▶ _ASSIGNMENT_:
In the listing below, locate the lines bearing the word "right". Copy every one of them.

▶ _LISTED RECORDS_:
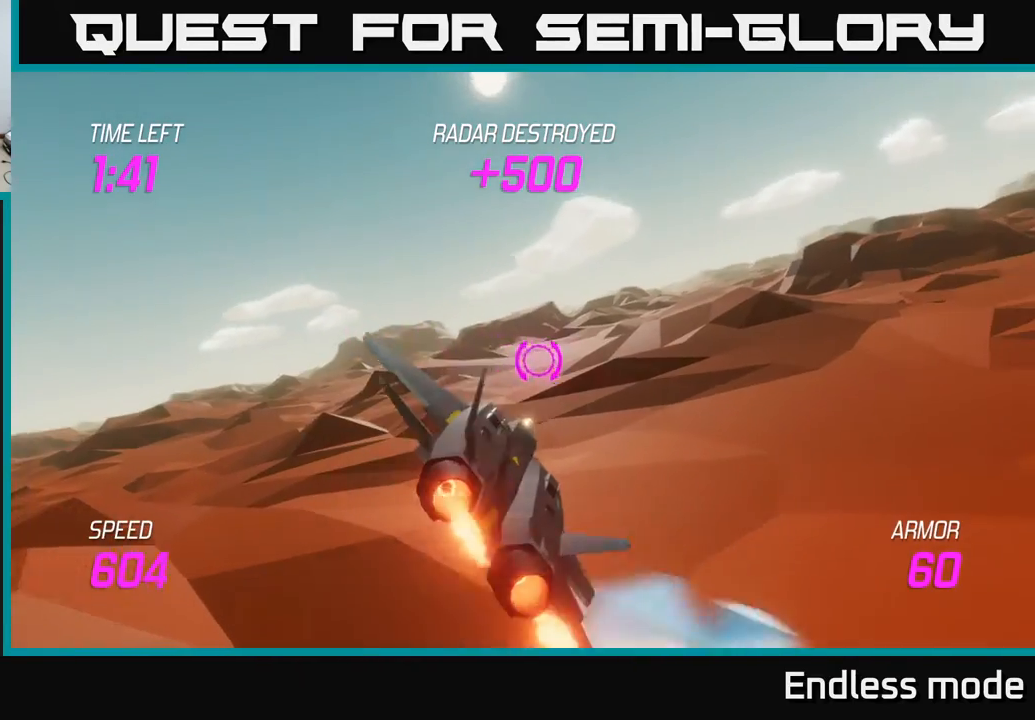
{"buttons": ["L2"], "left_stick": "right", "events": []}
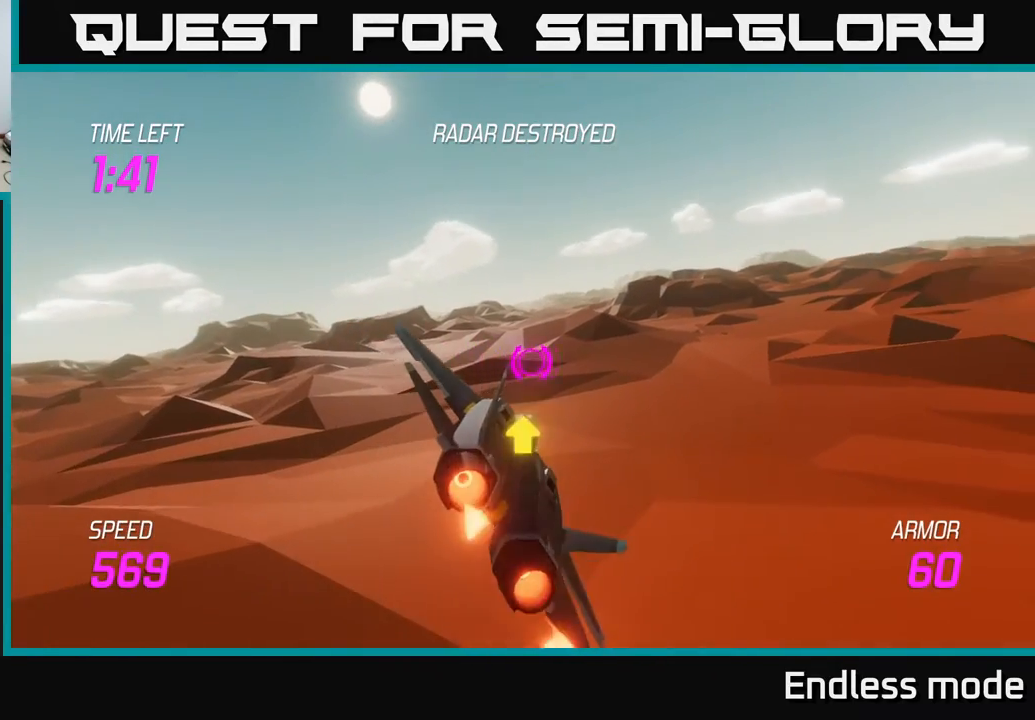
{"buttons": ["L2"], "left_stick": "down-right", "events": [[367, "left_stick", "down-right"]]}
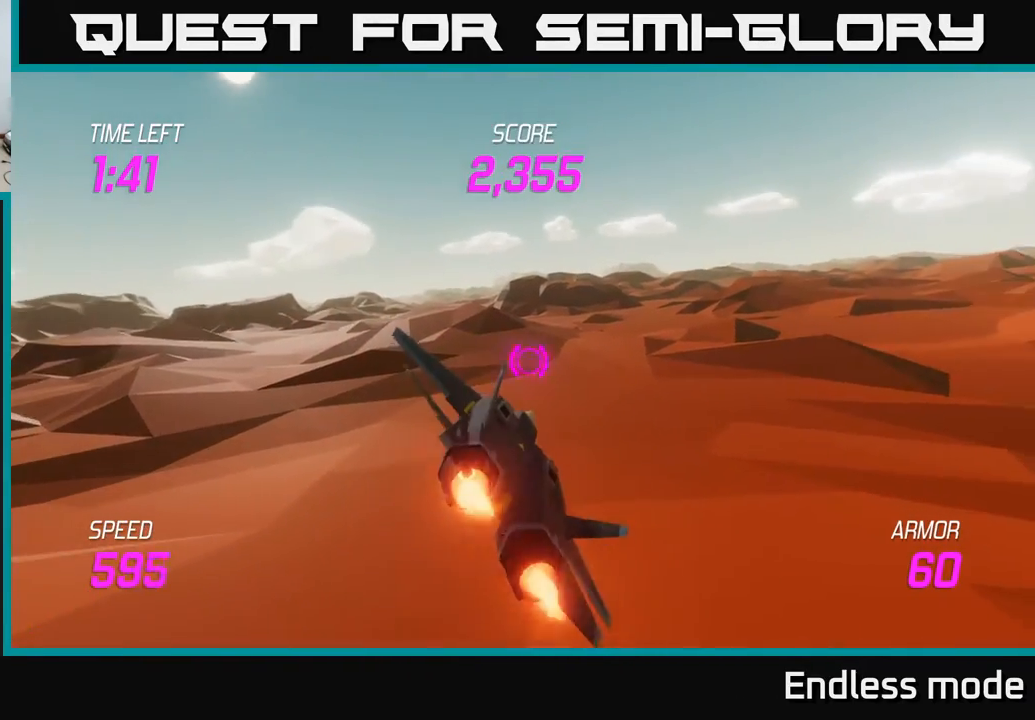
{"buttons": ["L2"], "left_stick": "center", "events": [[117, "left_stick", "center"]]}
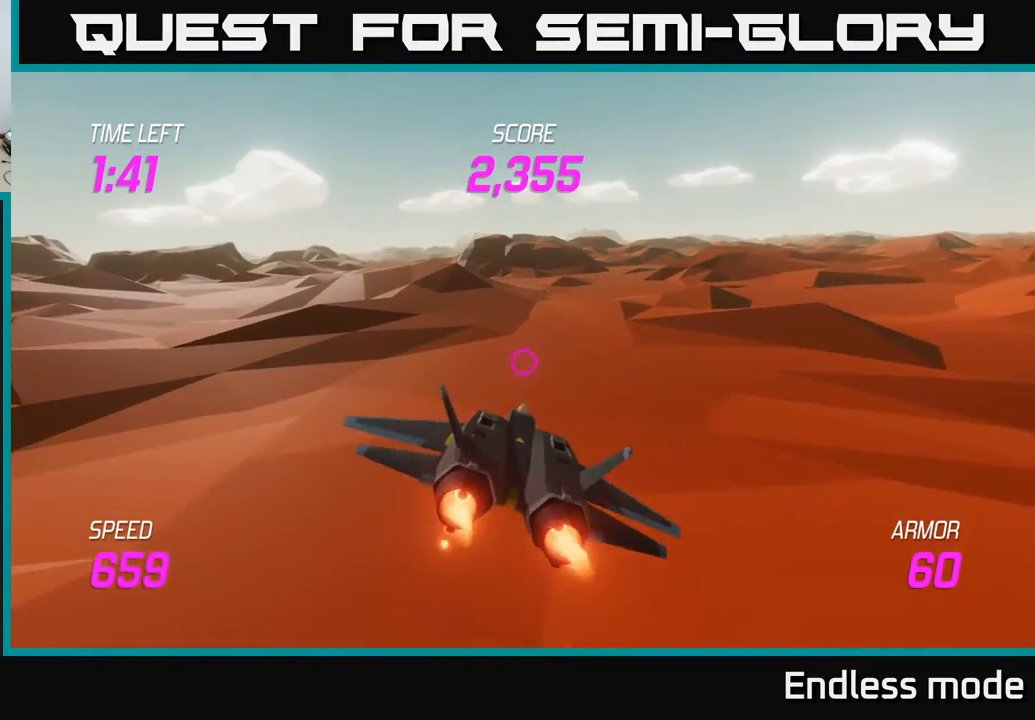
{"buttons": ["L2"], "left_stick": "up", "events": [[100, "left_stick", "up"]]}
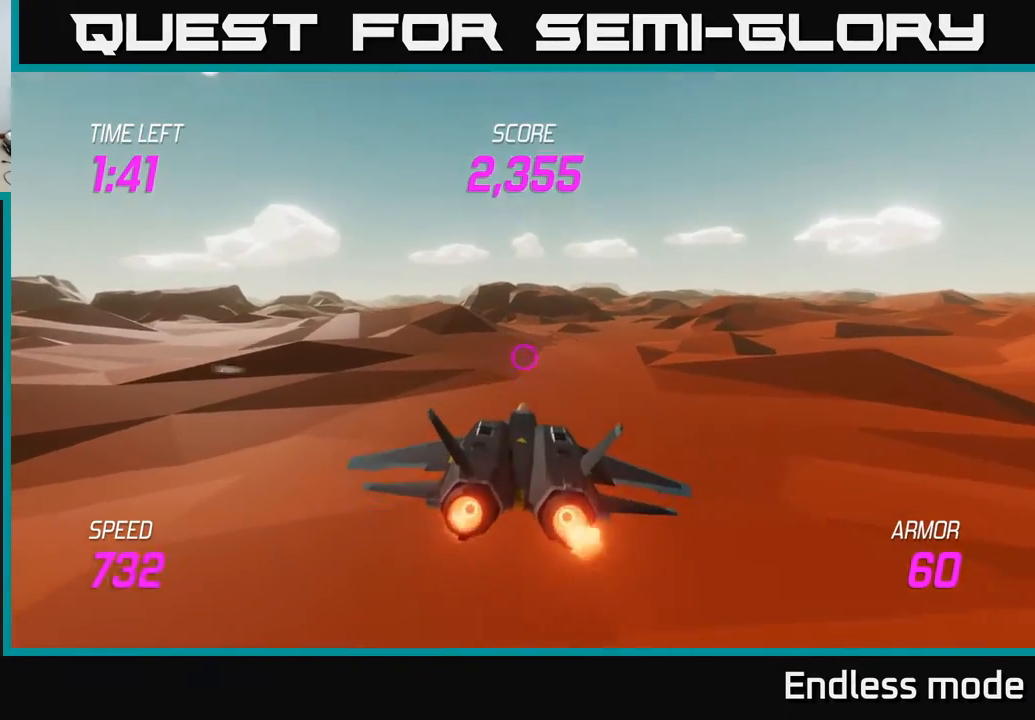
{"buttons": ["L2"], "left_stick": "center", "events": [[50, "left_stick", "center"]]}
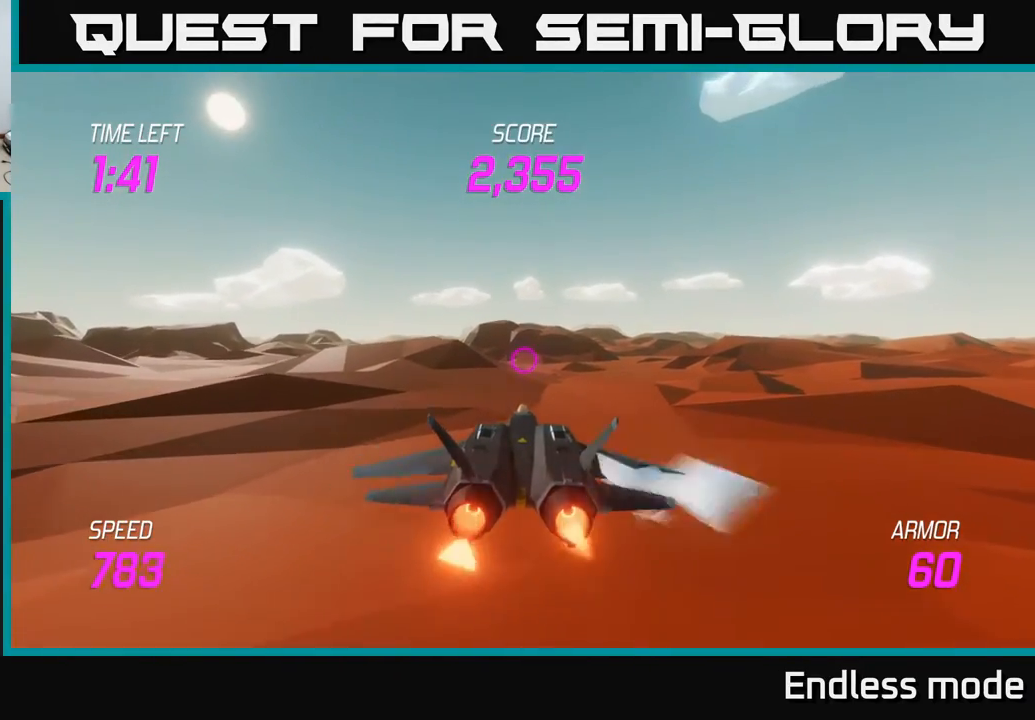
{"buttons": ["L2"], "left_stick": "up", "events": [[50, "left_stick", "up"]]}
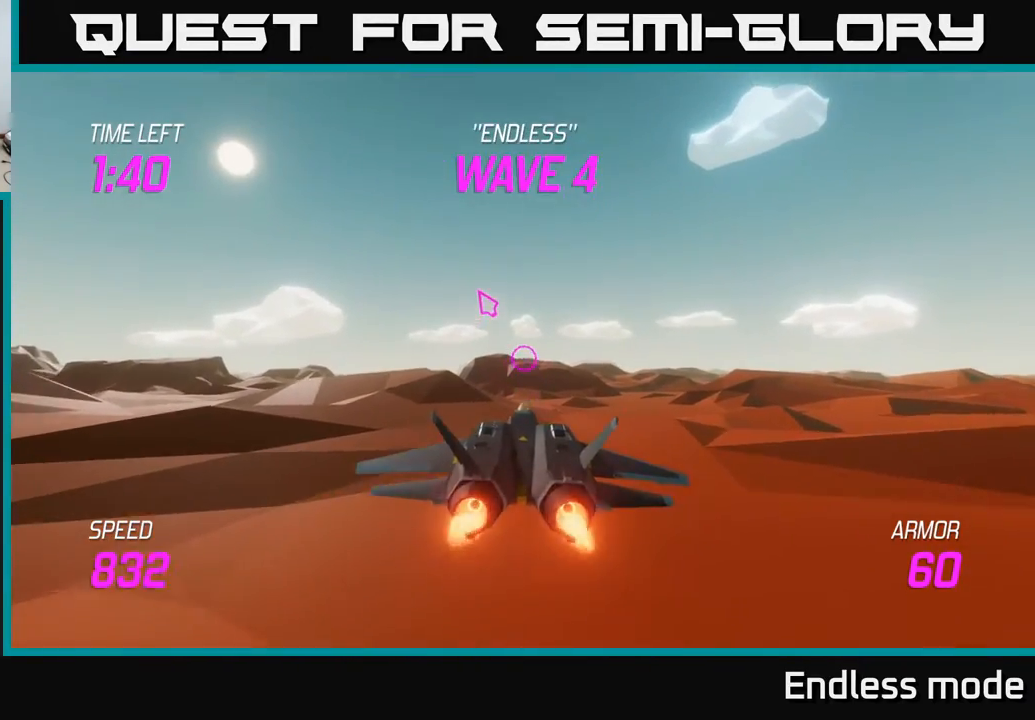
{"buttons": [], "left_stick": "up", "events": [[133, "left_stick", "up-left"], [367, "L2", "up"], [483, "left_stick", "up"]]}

▶ _ANSWER SECTION_:
{"buttons": ["L2"], "left_stick": "right", "events": []}
{"buttons": ["L2"], "left_stick": "down-right", "events": [[367, "left_stick", "down-right"]]}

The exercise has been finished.